Le procès-verbal de la réunion se trouve ici.

Voici ce décret.

Décret portant organisation d’une commission d’enquête pour établir la statistique des ateliers abandonnés:

La Commune de Paris,

Considérant qu’une quantité d’ateliers ont été abandonnés par ceux qui les dirigeaient afin d’échapper aux obligations civiques, et sans tenir compte des intérêts des travailleurs;

Considérant que par ce lâche abandon de nombreux travaux essentiels à la vie communale se trouvent interrompus, l’existence des travailleurs compromise;

Décrète:

Les chambres syndicales ouvrières sont convoquées à l’effet d’instituer une commission d’enquête ayant pour but:

1° De dresser une statistique des ateliers abandonnés, ainsi qu’un inventaire exact de l’état dans lequel ils se trouvent et des instruments de travail qu’ils renferment;

2° De présenter un rapport établissant les conditions pratiques de la prompte mise en exploitation de ces ateliers, non plus par les déserteurs qui les ont abandonnés, mais par l’association coopérative des travailleurs qui y étaient employés;

3° D’établir un projet de constitution de ces sociétés coopératives ouvrières;

4° De constituer un jury arbitral, qui devra statuer, au retour desdits patrons, sur les conditions de la cession définitive des ateliers aux sociétés ouvrières et sur la quotité de l’indemnité qu’auront à payer les sociétés aux patrons.

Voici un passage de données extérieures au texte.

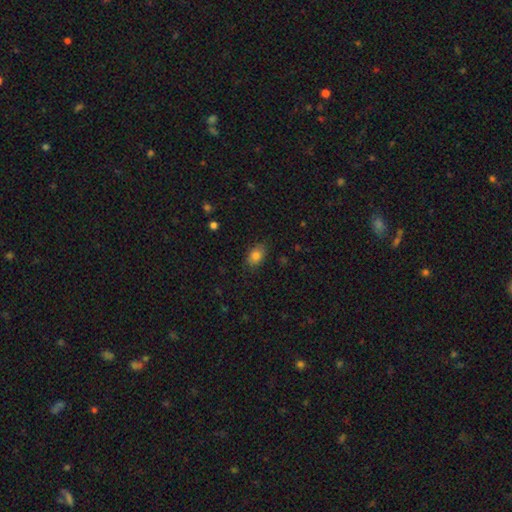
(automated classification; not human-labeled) Morphology: type=smooth (82%); roundness=in between (83%); merging=none (82%).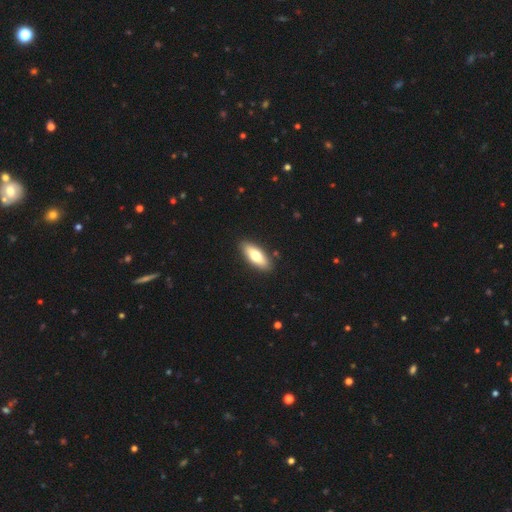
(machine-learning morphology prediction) Overall: smooth (73%). How rounded: in between (72%). Merging: none (89%).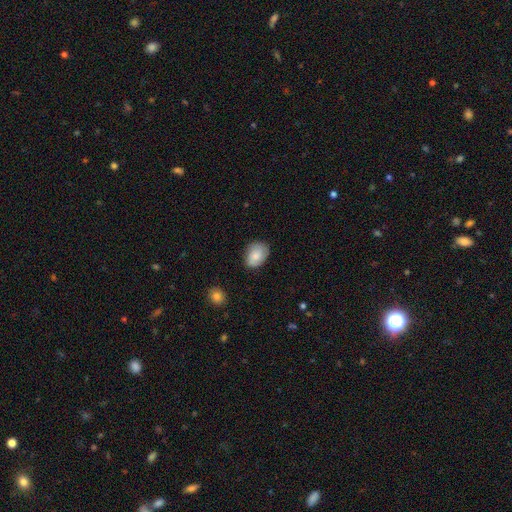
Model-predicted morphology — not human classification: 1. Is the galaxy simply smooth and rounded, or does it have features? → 81% smooth, 12% featured or disk, 7% star or artifact.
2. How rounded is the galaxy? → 77% in between, 22% round, 1% cigar-shaped.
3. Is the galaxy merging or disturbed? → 75% none, 20% minor disturbance, 4% major disturbance, 1% merger.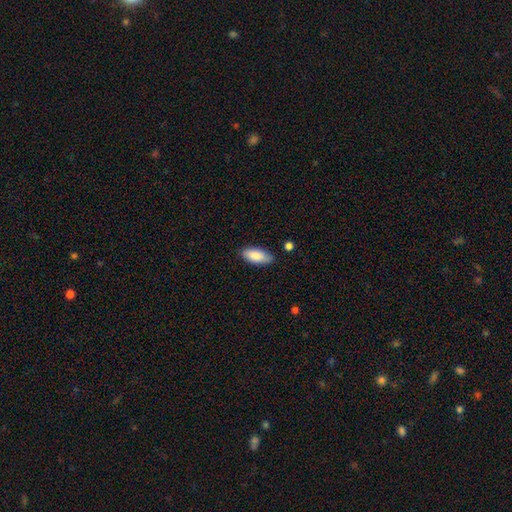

Cette commission d’enquête devra adresser son rapport à la Commission communale du travail et de l’échange, qui sera tenue de présenter à la Commune, dans le plus bref délai, le projet de décret donnant satisfaction aux intérêts de la Commune et des travailleurs.

Sans doute ce décret, qui appelait quelques explications, qui peut-être nécessitait quelques décrets latéraux, comme dit Lissagaray, n’était-il pas applicable à l’heure de la bataille. Il ne fut d’ailleurs pratiquement appliqué nulle part.

On notera qu’il avait gentiment prévu l’indemnisation des patrons…

Il donne quand même une idée des revendications ouvrières et du travail qu’accomplissait la Commission du Travail et de l’échange. C’est une idée nouvelle et qui a encore du chemin à faire: on peut produire sans les patrons.

La Commission du Travail et de l’échange était composée, sous la houlette du délégué Leo Frankel, d’internationalistes — socialistes révolutionnaires.